Not sure if anyone saw the show last night. On the show is a girl named Celeste who is a pro gamer/speed solver. The show comes on TBS. Here is more info for those who want to see it:

http://www.tbs.com/shows/king-of-the-nerds/


----------



## applemobile (Jan 18, 2013)

Hipsters. Hipsters everywhere.


----------



## emolover (Jan 18, 2013)

Was she hot?


----------



## uniacto (Jan 18, 2013)

2minutes and 38 seconds in - I see asian girl. I predict she's the cuber.
9 minutes and 45 seconds in - I predicted right.




emolover said:


> Was she hot?



She's alrightish


----------



## IamWEB (Jan 18, 2013)

.This thread


----------



## Dene (Jan 18, 2013)

Video doesn't load; I assume it's because I'm not in the US. Disappointed


----------



## uniacto (Jan 19, 2013)

Dene said:


> Video doesn't load; I assume it's because I'm not in the US. Disappointed



you aren't missing much


----------



## Dene (Jan 19, 2013)

uniacto said:


> you aren't missing much



Wanna see hot azn chick


----------



## JonnyWhoopes (Jan 19, 2013)

Dene said:


> Wanna see hot azn chick



"alrightish" azn chick


----------



## aznanimedude (Jan 19, 2013)

She looks filipina.
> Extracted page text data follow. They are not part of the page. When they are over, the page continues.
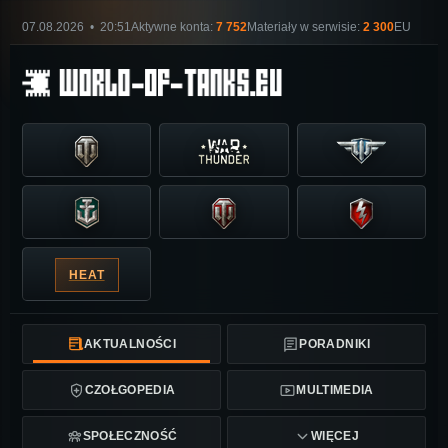
07.08.2026 • 20:51
Aktywne konta:
7 752
Materiały w serwisie:
2 300
EU
HEAT
AKTUALNOŚCI
PORADNIKI
CZOŁGOPEDIA
MULTIMEDIA
SPOŁECZNOŚĆ
WIĘCEJ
Good enough for me


----------



## Ross The Boss (Jan 20, 2013)

I speak Klingon, maybe i should try out for this show.


----------



## Escher (Jan 21, 2013)

Celeste = Eric Limeback's ex? Haven't watched vid...


----------



## donvino (Jan 21, 2013)

Looks like that's her WCA profile: http://worldcubeassociation.org/results/p.php?i=2009ANDE04
Unfortunately I can't watch the show either.. Oh well..


----------



## Stefan (Jan 21, 2013)

http://www.google.com/search?q="king+of+the+nerds"+celeste
=> http://www.youtube.com/watch?v=6uBOnttFBGY


----------



## Dene (Jan 22, 2013)

onice, total hotty. It's just a shame she's an FPS fan... totally lame.


----------



## Mikel (Mar 8, 2013)

Celeste Anderson (the cuber) just won King of the Nerds winning the $100,000 prize!!!


----------



## uniacto (Mar 8, 2013)

Mikel said:


> Celeste Anderson (the cuber) just won King of the Nerds winning the $100,000 prize!!!



very cool. She's still alrightish though xD


----------



## Dene (Mar 8, 2013)

Holy moly, no kidding 100k? Gee wizz, get me into some of that, talk about easy money!


----------